WASHINGTON - Barack Hussein Obama became the nation's 44th president Tuesday, telling a crowd that stretched from the steps of the Capitol to the Lincoln Memorial, and a watching nation, that "we must pick ourselves up, dust ourselves off and begin again the work of remaking America."
The ascent of the country's first black president, and the peaceful transfer of power in tumultuous times both at home and abroad, drew an enormous mass of well-wishers and witnesses to history. An early estimate from a senior security official put the number of people on the National Mall at 2 million.
Obama outlined the challenges facing the country: a collapsing economy, wars on two fronts, a lack of confidence in government and enemies who hate the very way of American life.
They can be addressed, he said, with "a new era of responsibility - a recognition, on the part of every American, that we have duties to ourselves, our nation and the world, duties that we do not grudgingly accept but rather seize gladly, firm in the knowledge that there is nothing so satisfying to the spirit, so defining of our character, than giving our all to a difficult task.
"This is the source of our confidence - the knowledge that God calls on us to shape an uncertain destiny."
The birth of a new administration always marks a burst of American excitement and anticipation, and in Obama's case, a surge of optimism in a country beset by troubles. But perhaps no inauguration in recent times has matched the anticipation attending the senator from Illinois, who made "hope" and "change" the bywords of his campaign.
Obama was accompanied to the West Front of the Capitol by President George W. Bush and sworn in by Chief Justice John G. Roberts Jr. Obama took the oath by stating his full name, the one he said opponents once used to try to make him seem apart from mainstream America.
It was the first time the chief justice administered the oath - indeed, the first time any chief justice had sworn in a man who voted against his confirmation - and both men stumbled over the words. But the sight of the two youthful leaders - Roberts, 53, the second-youngest chief justice, and Obama, 47, one of the youngest men elected president - underscored the theme of generational change.
So did the presence of the youthful Michelle Obama and the couple's two grade-school daughters, Malia and Sasha, dressed in candy tones of blue and pink.

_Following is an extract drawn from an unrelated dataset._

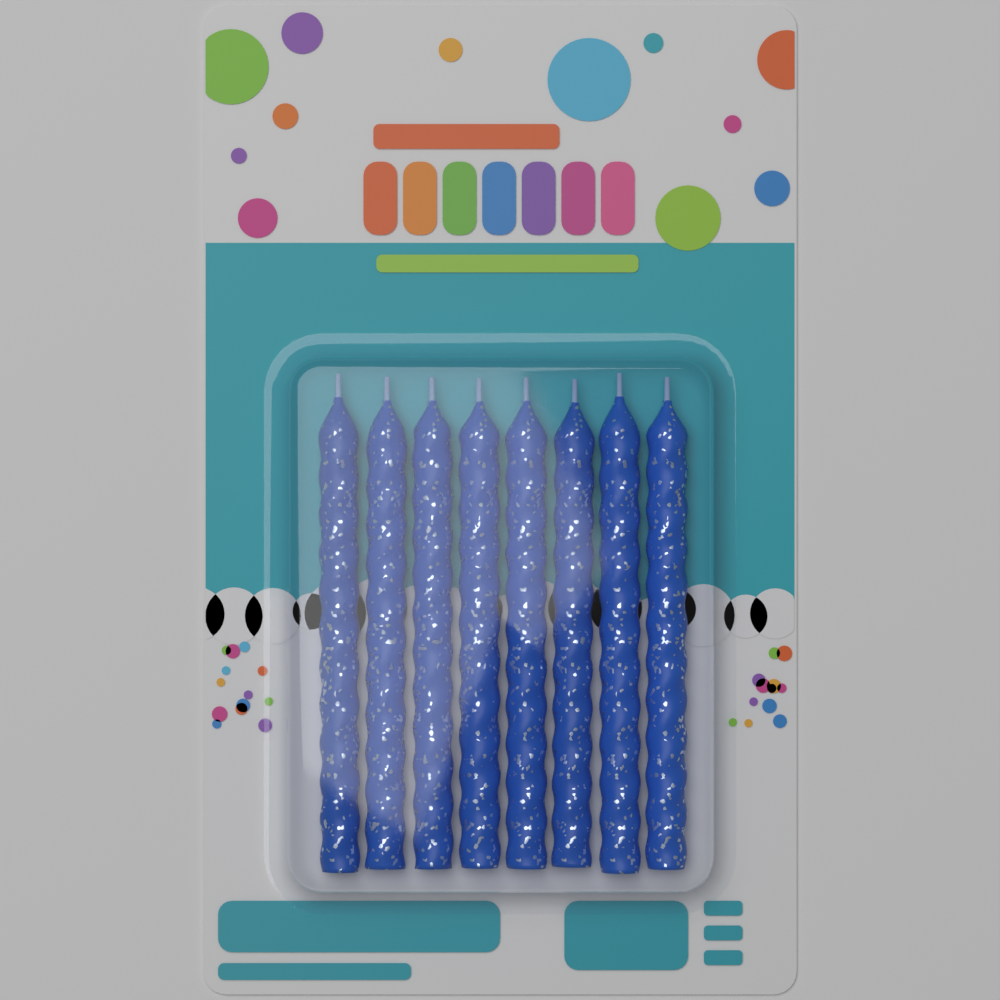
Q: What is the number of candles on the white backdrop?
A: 8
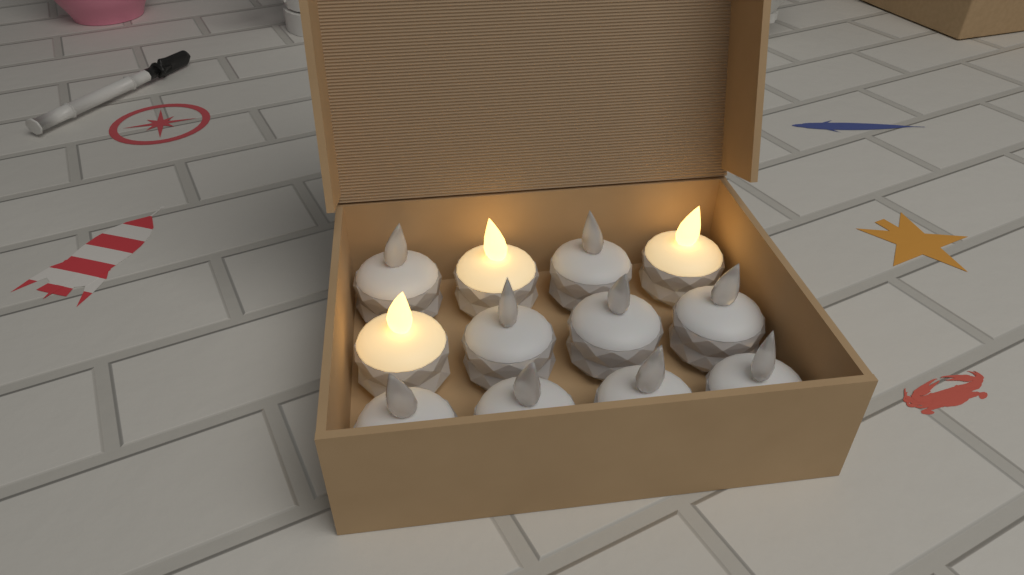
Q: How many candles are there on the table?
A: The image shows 12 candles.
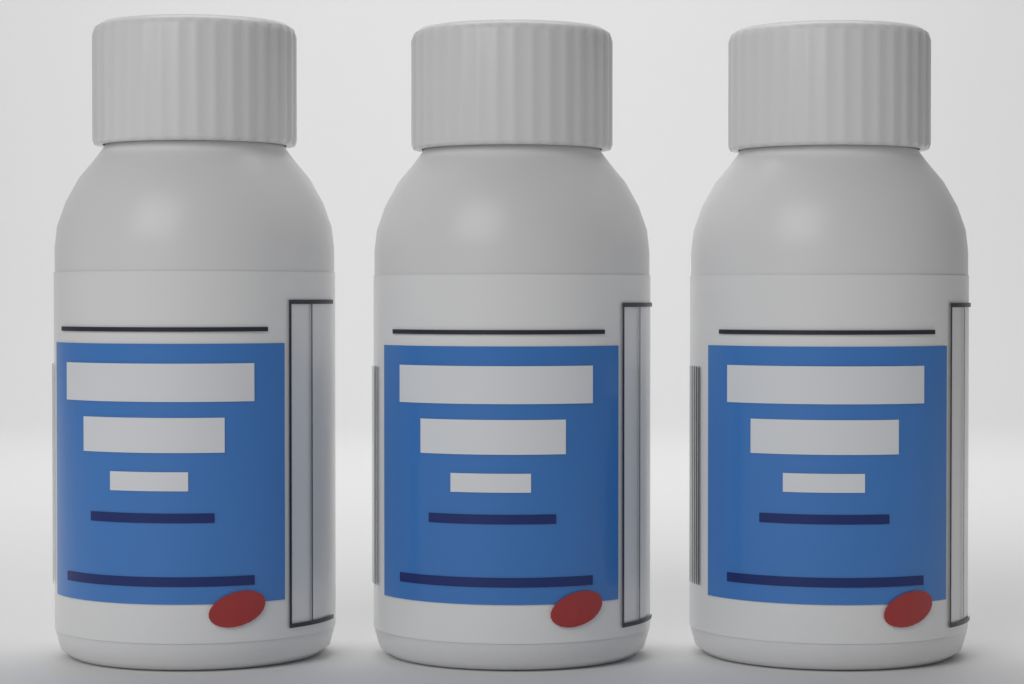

Continuity was marked by the swearing-in of former Delaware Sen. Joseph R. Biden Jr. as vice president, the oath administered by 88-year-old Justice John Paul Stevens, a Republican appointee who is now the leader of the court's liberal contingent and the second-oldest man to serve on the court.
Obama laid his hand on the burgundy-velvet-covered Bible that was used by Abraham Lincoln in 1861, and history again trembled. The chief justice that day was Marylander Roger Brooke Taney, the author of the Dred Scott decision that said blacks could never be citizens. The Constitution, Taney said, recognized blacks as "beings of an inferior order, and altogether unfit to associate with the white race, either in social or political relations."
Obama called it the "meaning of our liberty and our creed" that those days are no more: "Why men and women and children of every race and every faith can join in celebration across this magnificent Mall, and why a man whose father less than 60 years ago might not have been served at a local restaurant can now stand before you to take a most sacred oath."
It was his most overt reference to the historical significance of his achievement.
History, history: the word was on the lips of nearly everyone who rode buses through the night or crowded Metro platforms in pre-dawn darkness or walked through crowded streets just to get to a point where, with luck, the new president would be a speck on the horizon.
Ellamae Simmons, 90, was hoisted out of her wheelchair by two young family members, who carried her down the escalator at the Farragut North Metro station at 6:30 a.m. The first train to arrive was too crowded for the wheelchair, but Simmons, a retired doctor who flew in from San Francisco on Saturday, did not complain about waiting for a later train.
"I would have gone across the water to see Mr. Obama," Simmons said as she boarded.
The day marked the end of an extraordinary journey to the White House. Obama becomes perhaps the country's most improbable president, the son of a Kenyan scholar and a white Kansas mother, raised in the exotic climes of Hawaii and Indonesia and bearing what he describes as a "funny name."
Just five years ago, he was a middle-of-the-pack Illinois state senator in Springfield, and now fills the nation's highest office even before finishing his first term in the United States Senate.
But his candidacy inspired young voters and an unprecedented outpouring of African American voters, and his motivational message drew independents and disaffected voters of both parties.
Bishop T.D. Jakes drew from the campaign for his sermon at the morning church service at St. John's Episcopal Church, where the Obamas joined Biden and his wife, Jill Biden.
"The problems are mighty and the solutions are not simple and everywhere you turn there will be a critic waiting to attack every decision that you make," Jakes said. Then came a message borne of inspiration and campaign rhetoric: "But you are all fired up, sir, and you are ready to go. And this nation goes with you. God goes with you."